## Page text:
CTL Workshop: No Robot Left Behind: AI and Our Fall Classes

Are you unsure how to integrate AI in your classroom? Concerned about managing AI usage among your students? Join us for the one-hour online seminar, Wednesday, August 28, from 12:15-1:15 EDT.

This session is specifically tailored for liberal arts divisions in Art, Humanities, Social Sciences, and Natural Sciences. We’ll begin with discussing AI with your students, providing you with tools to establish clear and effective AI policies. Following that, we’ll break into groups by academic division, allowing for in-depth engagement with AI strategies and insights relevant to your field. Discover how faculty in various disciplines are already using AI tools to enhance teaching. Share your insights, pose questions, and prepare yourself with the knowledge to create a balanced, fair, and academically rigorous environment for the upcoming semester.

Please note, due to the division-specific breakouts, we will not be able to record this session for later viewing. We will provide a webpage link with resources to all registrants. Sign up HERE for this online event (a Zoom link will be sent the day before).  

Teaching and Learning

Facilitating Contentious Conversations in Your Classroom (Bonni Stachowiak, Teaching in Higher Education, August 22, 2024): A 45-minute podcast in which Mylien Duong discusses various strategies for handling contentious classroom conversations.

## Actions to take:
1. According to the workshop announcement, why will the session not be recorded for later viewing?
2. Summarize the workshop announcement in two sentences.
3. Go on with the workshop page text, starting after its last line.

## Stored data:
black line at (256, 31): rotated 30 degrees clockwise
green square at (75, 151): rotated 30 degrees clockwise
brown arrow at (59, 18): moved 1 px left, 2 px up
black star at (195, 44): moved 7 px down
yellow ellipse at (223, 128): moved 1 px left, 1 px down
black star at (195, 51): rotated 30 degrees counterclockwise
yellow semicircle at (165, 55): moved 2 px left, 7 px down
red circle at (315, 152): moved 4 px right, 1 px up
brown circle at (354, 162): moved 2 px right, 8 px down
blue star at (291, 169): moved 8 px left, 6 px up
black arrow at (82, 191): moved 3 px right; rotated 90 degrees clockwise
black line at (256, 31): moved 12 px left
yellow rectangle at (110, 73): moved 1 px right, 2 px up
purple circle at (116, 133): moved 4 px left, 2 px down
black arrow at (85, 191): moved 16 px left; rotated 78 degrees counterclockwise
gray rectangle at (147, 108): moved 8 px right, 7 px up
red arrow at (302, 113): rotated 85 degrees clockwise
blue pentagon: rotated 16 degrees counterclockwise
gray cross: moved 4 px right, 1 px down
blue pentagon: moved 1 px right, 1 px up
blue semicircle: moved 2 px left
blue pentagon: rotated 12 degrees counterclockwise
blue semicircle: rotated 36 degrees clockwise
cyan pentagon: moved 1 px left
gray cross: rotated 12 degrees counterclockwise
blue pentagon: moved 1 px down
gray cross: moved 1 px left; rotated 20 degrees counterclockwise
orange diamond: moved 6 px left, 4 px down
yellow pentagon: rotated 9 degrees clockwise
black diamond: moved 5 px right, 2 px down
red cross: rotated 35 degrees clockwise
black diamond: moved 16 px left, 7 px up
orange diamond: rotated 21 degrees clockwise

## Results of the exercise:
1. It will not be recorded because of the division-specific breakouts.

2. A one-hour online seminar on Wednesday, August 28, from 12:15 to 1:15 EDT will help faculty in the liberal arts divisions of Art, Humanities, Social Sciences, and Natural Sciences integrate AI in their classrooms and manage students' AI use. It begins with discussing AI with students and setting clear AI policies, then splits into groups by academic division, and it will not be recorded, although all registrants will receive a webpage link with resources.

3.
Retrieval Practice: How to Encourage Long-Term Retention (Monica White, The Learning Scientists, August 22, 2024): The author, a high school math teacher, writes that “The shift from seeing retrieval practice as an assessment tool to seeing it as a pedagogical practice altered how I incorporated this strategy into my classroom and the overall purpose of it. The act of retrieving was now at the forefront of my instruction rather than at the end.” 

Simple Ways to Support Student Mental Health in Class (Beckie Supiano, Chronicle of Higher Education, August 22, 2024): Supiano reports on how one university is using large-enrollment courses to reach many students with a set of strategies meant to help them flourish.

A Case Against Rubrics (Jeffrey Herlihy-Mera, Inside Higher Ed, August 21, 2024): Rubrics are not the path to intellectual liberation.

Tell Students the “Why” (Tony’s Teaching Tips, August 21, 2024): Transparent In Learning & Teaching (TILT), a set of teaching principles heavily built around making the invisible visible, is particularly important for students who don’t know the unwritten rules of the higher education landscape, frequently students from underrepresented or marginalized backgrounds.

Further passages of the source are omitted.